Once we preprocessed all the the features and transformed them into required state, we can store them inside a Feature store. So that any person from the same organization can use them at any time without doing all the preprocessing thing.

Overview of Feature Store.

Katonic Feature Store is a python library which we can use in various phases of Machine Learning Project. We can use feature store to store the defined features from the Online and Offline data sources and writes them in Online and Offline stores. We can use these features across the Organizatoin with low latency and high consistency. It is also very useful with the Real-time data to get the neccesary features in the Real-time manner.

Feature Store Advantages :โ€‹

  • Feature Consistency:

    You can keep the consistency between the Training and Inferencing data by using Feature Store. Both the training and inferencing features will get retrieved from Feature Store itself.

  • Feature Reusability:

    Once you preprocess the data and store that into a feature store. You can these features across the teams with in the Organization.For any number of projects.

In Order to ingest the features into Feature Store.

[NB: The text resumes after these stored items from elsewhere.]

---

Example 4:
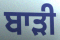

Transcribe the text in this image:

ਬਾੜੀ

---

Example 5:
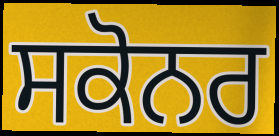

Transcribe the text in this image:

ਸਕੋਨਰ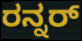
ರನ್ನರ್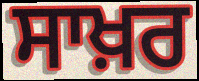
ਸਾਖ਼ਰ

We need to initialize the Feature with the following details.

python
from katonic.fs import FeatureStore, Entity, ValueType, DataFrameSource

fs = FeatureStore(
user_name = "username",
project_name = "default_loan_prediction",
description = "project which will predict bank defaulters
)

Now we've initialized feature store, all the operations that we are gonna do using feature store, will store under this specific project and user.

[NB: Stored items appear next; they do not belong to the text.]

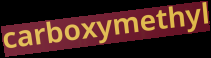
carboxymethyl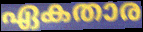
ഏകതാര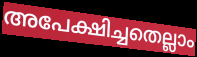
അപേക്ഷിച്ചതെല്ലാം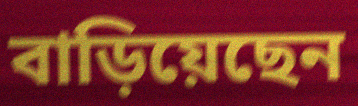
বাড়িয়েছেন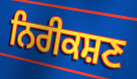
ਨਿਰੀਕਸ਼ਣ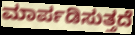
ಮಾರ್ಪಡಿಸುತ್ತದೆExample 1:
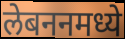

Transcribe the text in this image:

लेबननमध्ये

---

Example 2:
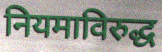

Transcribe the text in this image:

नियमाविरुद्ध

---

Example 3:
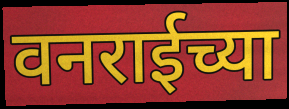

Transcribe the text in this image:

वनराईच्या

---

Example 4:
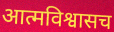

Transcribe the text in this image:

आत्मविश्वासच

Defining a Entity key which will act as a primary key for the feature view that we are gonna create.

python
entity_key = Entity(name = "id", value_type = ValueType.INT64)

Before creating a Feature view, please make sure that your event time stamp column's data type is Accurate.

Then only we can perform the point-in-time joins in the future stages

After Defining the Entity key, We will create a batch source to provie the data to feature store.

We can provide the data in various formats like Data frame source or File Source.

python
batch_source = DataFrameSource(
dataframe, # Provide your dataframe
event_timestamp_column = "event_timestamp", #Event timestamp column name

Once we defined the Data Source. We need to define the columns, which we want to store inside the feature store.

python
cols = [
'annual_inc', 'short_emp', 'emp_length_num',
'dti', 'last_delinq_none', 'revol_util', 'total_rec_late_fee',
'od_ratio', 'grade_A', 'grade_B', 'grade_C', 'grade_D',
'grade_E', 'grade_F', 'grade_G', 'home_ownership_MORTGAGE',
'home_ownership_OWN', 'home_ownership_RENT', 'purpose_car',
'purpose_credit_card', 'purpose_debt_consolidation',
'purpose_home_improvement', 'purpose_house', 'purpose_major_purchase',
'purpose_medical', 'purpose_moving', 'purpose_other',
'purpose_small_business', 'purpose_vacation', 'purpose_wedding',
'term_ 36 months', 'term_ 60 months'
]

After that we will create a Feature View, that defines the structure of the table which is going to be stored in the Offline Store.

python
default_view = FeatureView(
name = "default_loan_feature_view", # A name for your feature view
entities = ["id"], # Entity Key
ttl = '2d',
features = cols, # Columns you want in Feature Store
batch_source = batch_source, # Your source object eg. FileSource or DataFrameSource.
)

Now we have successfully defined all the required things to ingest the data into feature store. With these we can write the feature data to Offline store.

python
fs.write_table([entity_key, default_view])

Now we have successfully written the Data to an offline store, these files will get stored in your private bucket.